Park in Washington, D.C., U.S.

Walt Whitman Park is a small federal park in Washington, D.C., United States. Located on E Street between 19th and 20th Streets N.W. in the Foggy Bottom neighborhood, it has been named for the poet Walt Whitman since 1966 and is considered a potential spot for future memorials and monuments in the nation's capital.

==Description and location==
Walt Whitman Park occupies 1 acre on a block bounded on the north and south by E Street's westbound and eastbound lanes, respectively, and on the west by 20th Street and the east by 19th Street. Across 19th Street to the east is Rawlins Park, while the E Street Expressway terminates opposite 20th Street on the west side. Directly south of the park is the United States Office of Personnel Management. North of the park is the Elliott School of International Affairs building of George Washington University.

The park consists of a lawn and a fenced-in area that once housed a playground. A in-ground plaque featuring a quotation from Whitman is included in the park.

==History==
The park, designated as Reservation 715, was part of a broader green area called the Little Mall. It was named for Whitman in 1966. As part of Lady Bird Johnson's capital beautification program, landscape architect Edward Durell Stone Jr. created a design for the park in the late 1960s with trees, walkways and pools that would be consistent with the design of adjacent Rawkins Park. While Stone's plan was approved by the agencies with jurisdiction, it was not constructed due to a lack of funding.

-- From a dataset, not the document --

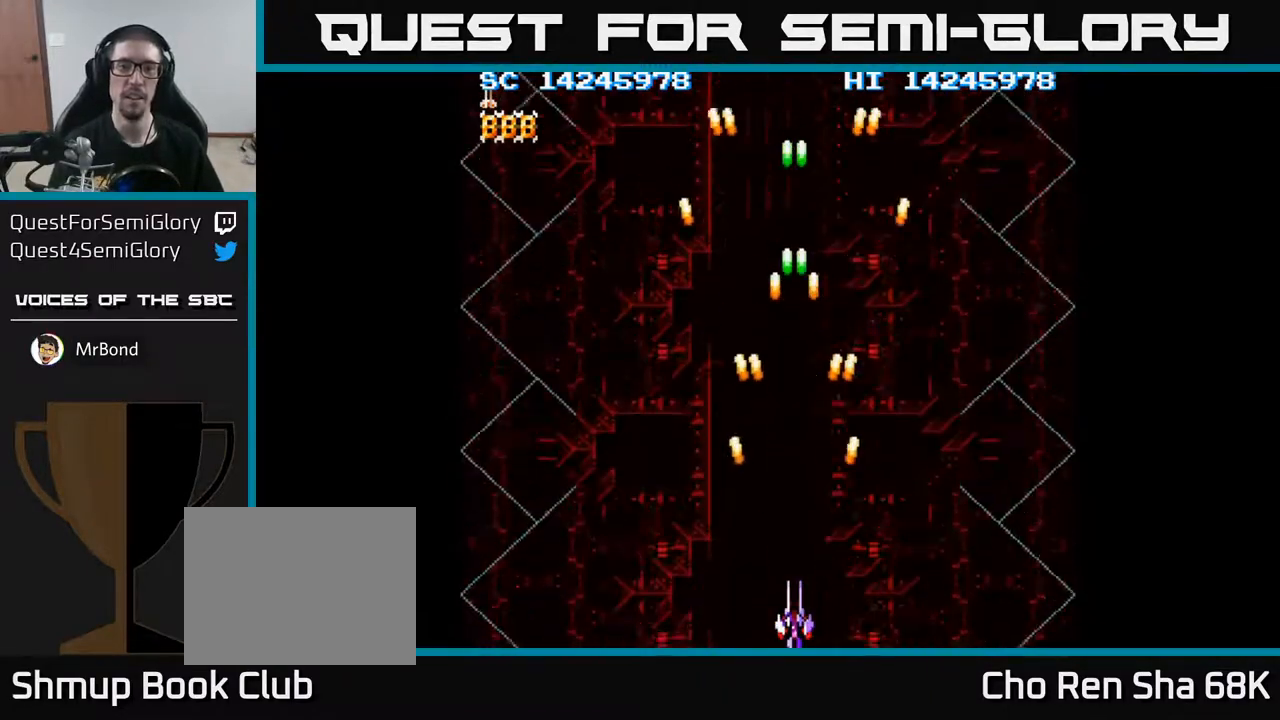
{"buttons": ["A"], "events": [[300, "DPAD_LEFT", "down"], [317, "A", "down"], [333, "DPAD_LEFT", "up"]]}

A $320,000 playground was installed in 1990 primarily to serve children in child care centers in nearby federal office buildings, although it was also open to the public. It was the first time the U.S. government had installed a playground on federal land for children of government workers. The playground was later removed.

===Future plans===
Whitman Park has often been discussed as a site for a planned memorial. It was considered but rejected as a potential site for the Dwight D. Eisenhower Memorial, the planned Global War on Terrorism Memorial, a planned memorial for the Texas Legation and the planned Fallen Journalists Memorial. In the 2010s, the National Capital Planning Commission also identified the park as a potential site for the National Desert Storm and Desert Shield Memorial and a potential site for memorials related to international coordination and diplomacy due to its proximity to the U.S. State Department headquarters.